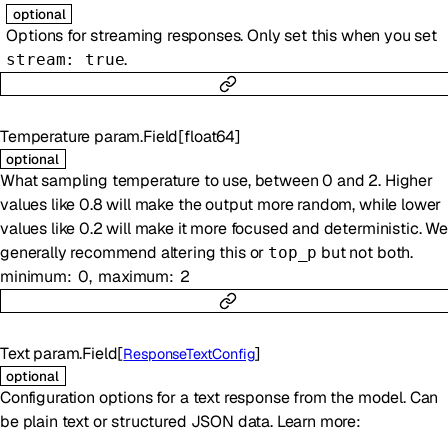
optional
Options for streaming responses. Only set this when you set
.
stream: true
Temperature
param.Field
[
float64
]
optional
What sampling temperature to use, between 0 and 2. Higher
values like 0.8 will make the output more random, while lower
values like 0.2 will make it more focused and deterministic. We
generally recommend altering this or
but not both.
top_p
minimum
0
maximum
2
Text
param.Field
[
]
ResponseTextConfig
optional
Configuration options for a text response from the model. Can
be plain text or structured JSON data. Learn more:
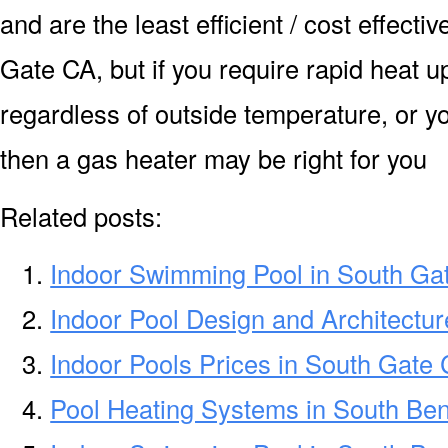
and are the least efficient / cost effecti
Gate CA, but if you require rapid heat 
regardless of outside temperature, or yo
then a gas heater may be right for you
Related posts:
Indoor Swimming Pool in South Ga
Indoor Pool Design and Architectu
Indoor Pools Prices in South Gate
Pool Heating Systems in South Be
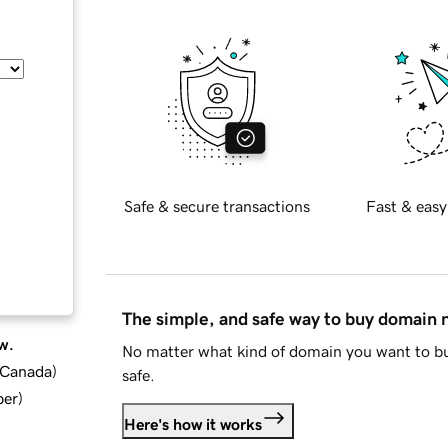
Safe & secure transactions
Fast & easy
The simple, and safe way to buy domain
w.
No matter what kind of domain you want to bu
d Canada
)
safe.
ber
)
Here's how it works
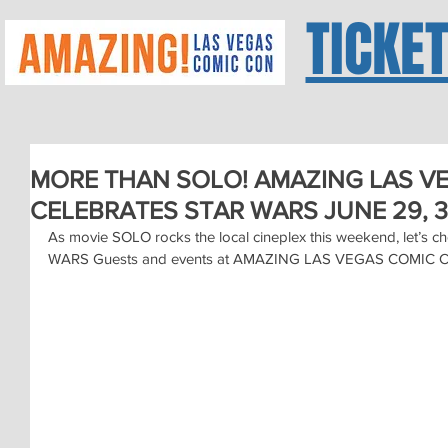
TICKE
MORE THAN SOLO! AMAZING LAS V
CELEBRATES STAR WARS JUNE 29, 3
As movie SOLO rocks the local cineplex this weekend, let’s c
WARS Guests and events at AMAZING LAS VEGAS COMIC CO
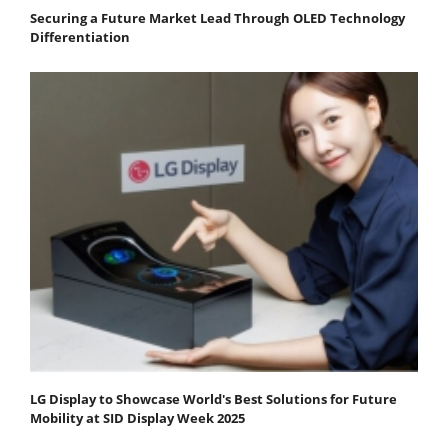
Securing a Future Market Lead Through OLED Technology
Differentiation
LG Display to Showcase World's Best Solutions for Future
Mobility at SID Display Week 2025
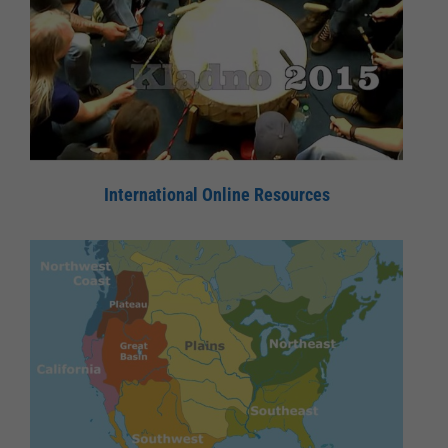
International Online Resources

...

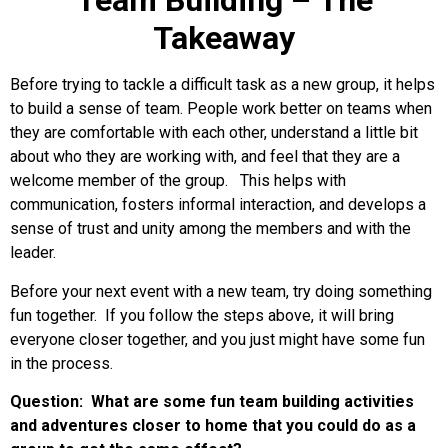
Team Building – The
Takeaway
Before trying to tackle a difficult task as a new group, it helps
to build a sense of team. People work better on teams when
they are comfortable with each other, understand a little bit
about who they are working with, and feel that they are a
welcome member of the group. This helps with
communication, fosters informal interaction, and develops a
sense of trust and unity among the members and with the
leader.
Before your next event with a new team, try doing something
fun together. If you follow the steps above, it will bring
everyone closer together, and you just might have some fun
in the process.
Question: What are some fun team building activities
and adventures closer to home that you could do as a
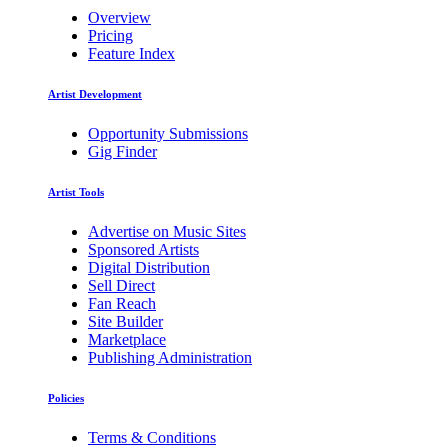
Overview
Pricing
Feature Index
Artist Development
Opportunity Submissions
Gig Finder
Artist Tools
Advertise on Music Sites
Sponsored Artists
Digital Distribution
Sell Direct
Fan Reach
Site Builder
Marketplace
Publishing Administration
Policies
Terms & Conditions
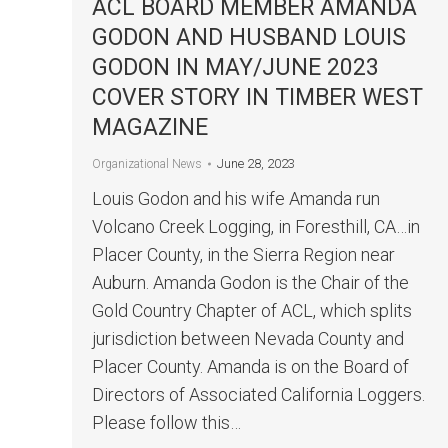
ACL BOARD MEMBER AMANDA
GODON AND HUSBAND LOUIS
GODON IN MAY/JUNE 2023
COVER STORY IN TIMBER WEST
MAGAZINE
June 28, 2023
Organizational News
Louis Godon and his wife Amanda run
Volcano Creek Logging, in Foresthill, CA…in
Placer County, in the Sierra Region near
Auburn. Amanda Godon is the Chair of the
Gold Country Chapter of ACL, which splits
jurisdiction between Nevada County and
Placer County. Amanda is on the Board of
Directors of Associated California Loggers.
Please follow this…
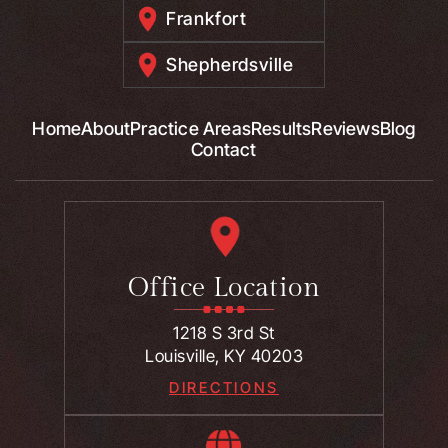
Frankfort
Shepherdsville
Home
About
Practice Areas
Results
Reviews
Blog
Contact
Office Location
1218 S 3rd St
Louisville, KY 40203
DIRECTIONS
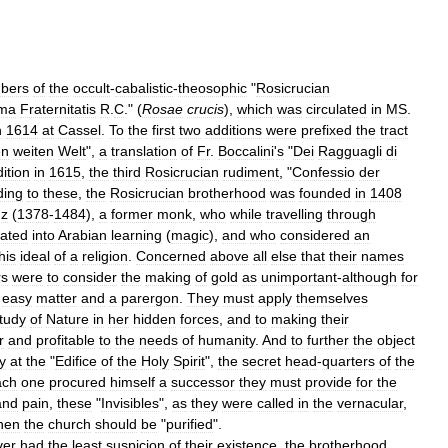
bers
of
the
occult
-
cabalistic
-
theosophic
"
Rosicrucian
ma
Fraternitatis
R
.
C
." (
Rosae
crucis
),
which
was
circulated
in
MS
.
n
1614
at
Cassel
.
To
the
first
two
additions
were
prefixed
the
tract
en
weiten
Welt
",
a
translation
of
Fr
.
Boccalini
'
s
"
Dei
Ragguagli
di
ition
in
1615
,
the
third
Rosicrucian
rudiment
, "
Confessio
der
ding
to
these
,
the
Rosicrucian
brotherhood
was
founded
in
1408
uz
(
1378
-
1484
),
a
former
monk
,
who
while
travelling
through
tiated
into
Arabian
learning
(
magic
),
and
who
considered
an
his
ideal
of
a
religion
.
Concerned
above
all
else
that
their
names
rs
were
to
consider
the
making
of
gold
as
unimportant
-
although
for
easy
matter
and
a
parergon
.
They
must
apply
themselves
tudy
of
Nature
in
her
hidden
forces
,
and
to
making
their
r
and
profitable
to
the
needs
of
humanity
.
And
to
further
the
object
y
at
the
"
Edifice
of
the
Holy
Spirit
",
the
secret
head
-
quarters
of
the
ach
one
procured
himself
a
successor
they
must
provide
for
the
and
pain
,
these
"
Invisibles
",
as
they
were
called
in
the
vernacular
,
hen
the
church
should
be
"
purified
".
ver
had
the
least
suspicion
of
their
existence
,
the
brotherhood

==

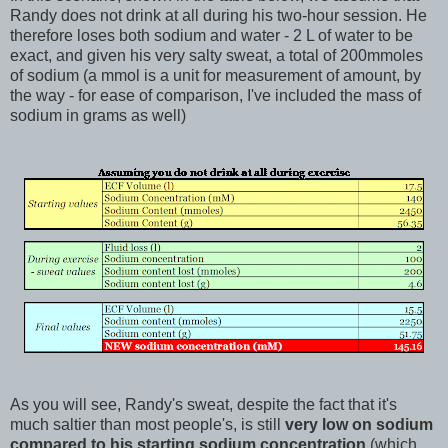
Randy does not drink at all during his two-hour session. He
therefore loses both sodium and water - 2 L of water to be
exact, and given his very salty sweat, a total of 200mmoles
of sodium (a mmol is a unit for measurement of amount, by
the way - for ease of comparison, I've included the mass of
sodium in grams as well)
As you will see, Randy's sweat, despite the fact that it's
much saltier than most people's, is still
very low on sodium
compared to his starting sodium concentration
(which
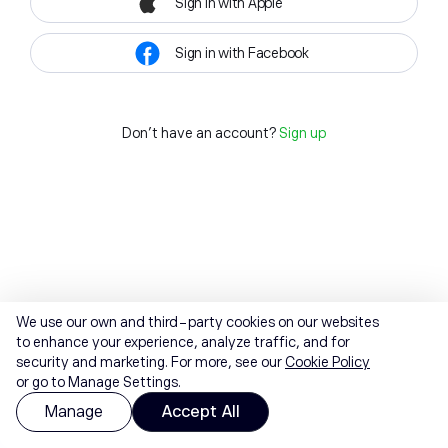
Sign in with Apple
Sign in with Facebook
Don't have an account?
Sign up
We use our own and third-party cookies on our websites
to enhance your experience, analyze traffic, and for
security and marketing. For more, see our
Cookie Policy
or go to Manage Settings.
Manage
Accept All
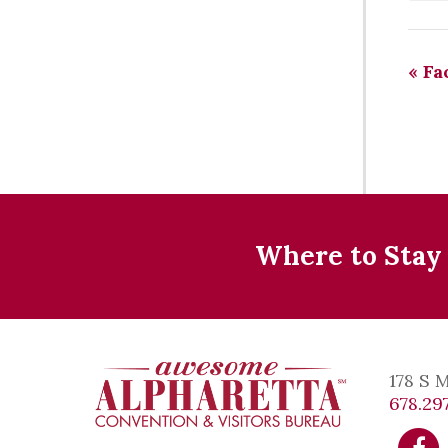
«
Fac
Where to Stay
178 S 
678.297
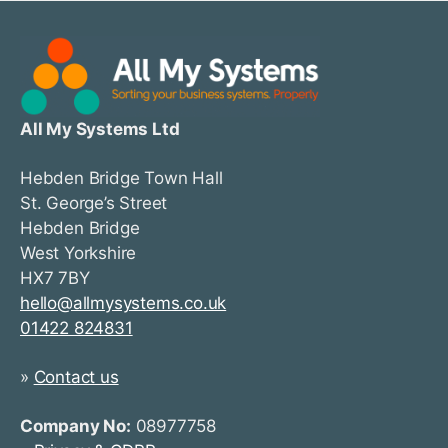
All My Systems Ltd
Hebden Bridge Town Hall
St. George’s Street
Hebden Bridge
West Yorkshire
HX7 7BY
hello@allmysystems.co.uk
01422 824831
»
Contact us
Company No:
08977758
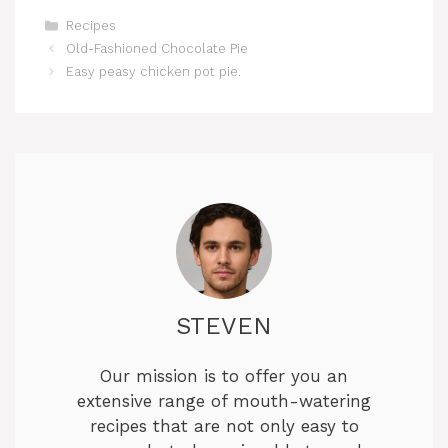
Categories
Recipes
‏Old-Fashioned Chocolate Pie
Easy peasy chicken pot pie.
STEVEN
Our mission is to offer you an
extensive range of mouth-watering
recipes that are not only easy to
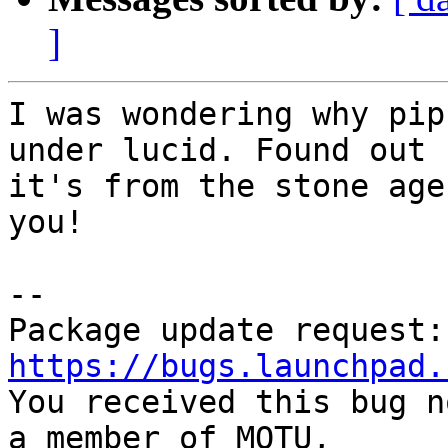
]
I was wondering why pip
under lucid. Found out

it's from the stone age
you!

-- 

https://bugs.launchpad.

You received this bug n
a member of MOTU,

● **Exercise directions**:
Format the lines above as a Markdown table with the columns Row and Line, starting with the line that contains "Securing a Future" and continuing through the line that contains "Mobility at SID Display Week 2025". Number each row and leave out any blank lines.

● **Your response**:
| Row | Line |
|---|---|
| 1 | Securing a Future Market Lead Through OLED Technology |
| 2 | Differentiation |
| 3 | LG Display to Showcase World's Best Solutions for Future |
| 4 | Mobility at SID Display Week 2025 |